By the 18th century, different wine regions of Europe invented signature-style bottles to mark their territory as well to adjust for the needs of their particular region’s wine. The Burgundy-type bottle (red and white Burgundy, Syrah and Viognier) is shapely with a tapered neck since the Burgundian founding fathers did not need a trap for dregs like their Bordeaux brothers whose bottle was designed with wide and stern shoulders. Both Burgundy and Bordeaux styled bottles have a dimple on the bottom called a punt.

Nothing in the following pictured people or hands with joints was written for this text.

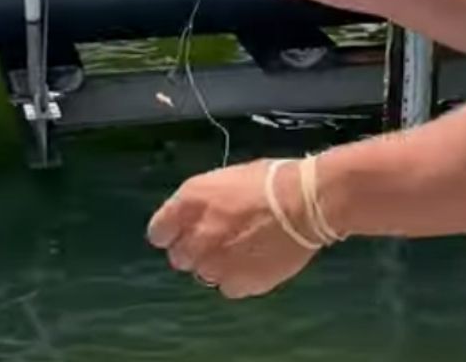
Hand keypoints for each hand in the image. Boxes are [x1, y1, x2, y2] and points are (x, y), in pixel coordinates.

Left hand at [146, 159, 318, 298]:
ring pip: (203, 273)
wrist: (306, 202)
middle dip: (196, 249)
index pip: (159, 230)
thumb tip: (203, 215)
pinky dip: (238, 278)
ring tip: (244, 249)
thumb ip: (207, 202)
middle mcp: (195, 235)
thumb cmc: (272, 180)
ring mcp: (215, 263)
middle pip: (179, 256)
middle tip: (220, 238)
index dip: (172, 231)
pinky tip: (256, 261)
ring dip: (218, 263)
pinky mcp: (237, 283)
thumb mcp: (229, 178)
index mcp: (191, 201)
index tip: (183, 231)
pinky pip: (228, 287)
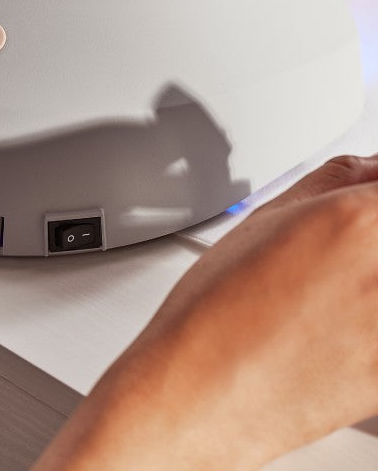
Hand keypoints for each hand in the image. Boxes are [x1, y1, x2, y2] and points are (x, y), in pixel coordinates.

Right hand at [34, 153, 377, 469]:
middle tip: (341, 247)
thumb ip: (332, 180)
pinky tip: (332, 325)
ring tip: (330, 291)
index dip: (374, 193)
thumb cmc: (216, 309)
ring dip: (366, 279)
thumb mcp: (265, 217)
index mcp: (359, 221)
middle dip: (370, 233)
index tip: (366, 196)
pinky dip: (365, 323)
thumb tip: (368, 167)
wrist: (200, 394)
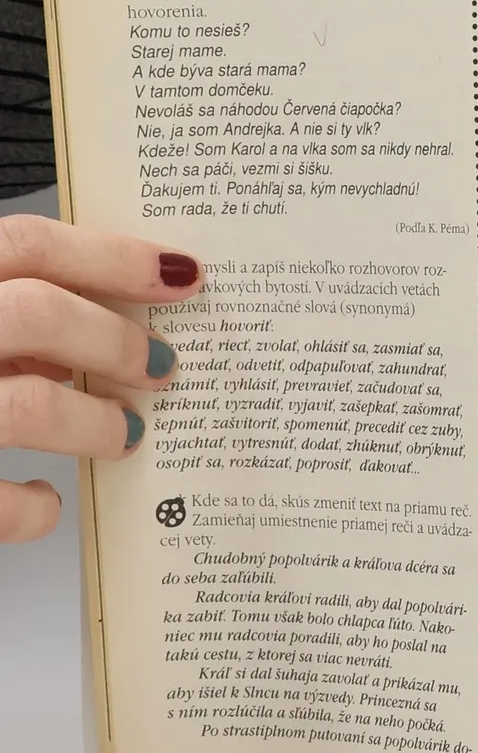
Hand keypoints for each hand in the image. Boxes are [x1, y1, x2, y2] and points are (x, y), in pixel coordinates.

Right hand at [0, 219, 200, 542]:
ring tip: (125, 435)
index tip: (184, 275)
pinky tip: (45, 503)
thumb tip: (93, 332)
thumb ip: (12, 322)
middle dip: (113, 340)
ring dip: (90, 421)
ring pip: (24, 405)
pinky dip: (31, 507)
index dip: (112, 256)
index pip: (25, 244)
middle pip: (34, 313)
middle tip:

The punt at the bottom of a bottle is a deep indentation in a bottle’s butt. It diffuses pressure and helps balance the gas which is important in Champagne bottles. Still wine bottles do not need a punt, but many producers keep it as tradition. Punts date to the time that glassblowers produced bottles by hand using a wood stick to hold the glass from the neck end. After forming the bottle, the glassblower pulled out the stick, creating a punched-in bottom.

Some producers of Pinot Noir have an astonishingly deep punt. Many years ago, a British study showed that it was possible to determine the value of the bottle of wine by feeling the depth of its dimple. Previously this was thought to be an urban myth. Some researchers with nothing better to do actually measured differently priced bottles of wine. It was shown that more expensive wines had deeper punts. The relationship between depth and price could be expressed by the equation: price of bottle-punt depth in millimeters + $5.64/4.314. The homemade depth gauge that was used by researchers to make the measurements was auctioned on eBay.

I went into my own cellar to feel a few punts. I used my two fingers (index and middle) as a depth gauge and graded the depth of the punt as none, first knuckle and second knuckle. Some punts have a nipple at the depth of the depression that can slightly affect the measurement. After sampling several bottles, I found that the scientific results reported by the British researchers are valid but not infallible. Some of my lowly Pinot Noir wines (for unwanted guests, relatives and cooking) had no dimple at all and a very few had a good-sized punt. Most Pinot Noir bottles had a one-knuckle punt that seems to be the most common punt size.

When you are at a party you can amaze the crowd by feeling the punt depth and picking out the most expensive wines. When you are at your local wine retailer, you can wager a bottle of good Pinot Noir on whether you can tell the more expensive bottle by holding the bottle and subtlety putting you two fingers into the punt. Just don’t overdo it, people might think you are some kind of weirdo.